In early September, the New York Federal Reserve suspended its real-time GDP growth tracker because the wildly distorted economic data of the immediate post-COVID world was unreliable.
The New York Fed posted on its site a number of challenges to the Nowcast model because of the uncertainty surrounding the epidemic and the volatility in the data.
While other major institutions have yet to follow suit, the world of economic forecasting remains largely in a state of suspended animation.
A government-mandated world recession is not based on modern historical precedent. There are no truly comparable models for economists, investors and policymakers to draw on, leaving huge uncertainties about the new world that emerges.
The biggest losses have been cyclical or trend driven analysis that investors have been glued to for decades.
With a large pinch of salt, you have a confident prediction of where employment, growth and inflation are headed over the next year or two.
A look at Citi's economic surprises indexes, which measure the extent to which incoming data is beating or missing consensus forecasts, shows how erratic the numbers are.
Between 2003 and February last year - before the outbreak of the pandemic - the average weekly change in the aggregate G 10 surprises index was just 0.03 points. Since March 1st, that average change has jumped to times larger.
The standard deviation of weekly surprises has more than doubled from 7.5, meaning the index's peaks and troughs have been far more extreme. A low standard deviation shows that data is clustered around the average, and a high reading shows that they are dispersed much more widely.

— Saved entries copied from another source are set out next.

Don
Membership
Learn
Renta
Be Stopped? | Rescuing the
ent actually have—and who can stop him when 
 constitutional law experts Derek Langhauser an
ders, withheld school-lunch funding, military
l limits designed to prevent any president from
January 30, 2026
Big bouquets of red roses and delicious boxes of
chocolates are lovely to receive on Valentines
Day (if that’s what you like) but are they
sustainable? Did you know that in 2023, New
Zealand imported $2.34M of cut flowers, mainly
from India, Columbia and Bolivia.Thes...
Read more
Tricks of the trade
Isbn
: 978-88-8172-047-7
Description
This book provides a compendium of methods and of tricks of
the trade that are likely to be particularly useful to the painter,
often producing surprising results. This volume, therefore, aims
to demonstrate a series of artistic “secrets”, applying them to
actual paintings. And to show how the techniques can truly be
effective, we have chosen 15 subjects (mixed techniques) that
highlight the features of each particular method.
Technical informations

It's a similar pattern across individual economic areas. Comparable figures for the U.S. economic surprises index are lower, but are significantly higher for the euro area, where weekly surprises are 20 times greater than the average over the last 17 years.

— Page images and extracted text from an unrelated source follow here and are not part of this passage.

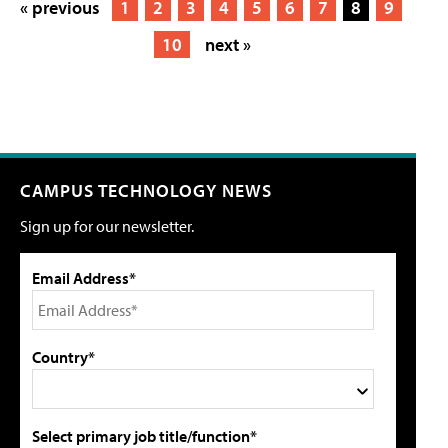
« previous
1
2
3
4
5
6
7
8
9
10
next »
CAMPUS TECHNOLOGY NEWS
Sign up for our newsletter.
Email Address*
Country*
Select primary job title/function*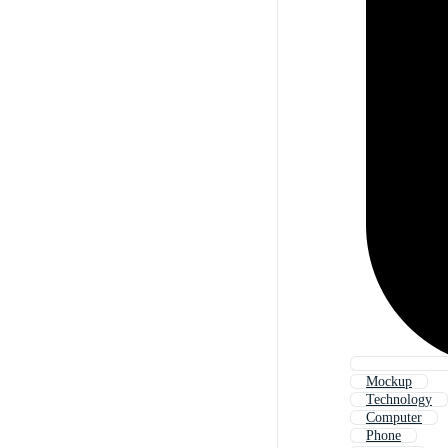
Mockup
Technology
Computer
Phone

These numbers are heavily skewed by the initial lock downs in the months after March 2020, which brought a juddering halt to economic activity across the world, and the surprisingly strong and quick rebound.
Willem Buiter, a professor of international and public affairs at Columbia University and former Bank of England policymaker, agrees that forecasting is far trickier now.
We have information, even though it is sometimes hard to interpret. He says you just have to be more careful interpreting it because the normal cyclical patterns are up in the air, as is our understanding of economic trends.
It doesn't mean that the textbooks should be rejected completely, nor should it prevent policymakers from turning to them for guidance on where to go next. Economic fundamentals still apply.
Buiter puts it: We have to look up words that we haven't had to use before. The data isn't skewing because of the effects of the pandemic, but it's still skewing the data, nowhere more than inflation. It is the highest level in decades and well above central bank targets in many parts of the world, boosted by supply bottlenecks, shortages, high food and energy prices, and yes, rising demand.
Buiter is part of a fast-growing phalanx of leading academics, financial market heavyweights and former policymakers who have urged the Fed to rethink its position that inflation is still transitory. The Fed would almost certainly raise interest rates with annual inflation running at a 30 year high before the Great Financial Crisis. The scarring from 2007-09 runs deep, so the gap between inflation and rock-bottom policy rates has never been bigger.
The fog of uncertainty that affects the visibility of post-pandemic economic data and the policy outlook has never been thicker.
San Francisco Fed President Mary Daly said that acting without clarity is risky. In the face of unprecedented uncertainty, the best policy is acknowledging the need to wait. In the end, patience is the bravest action we can take.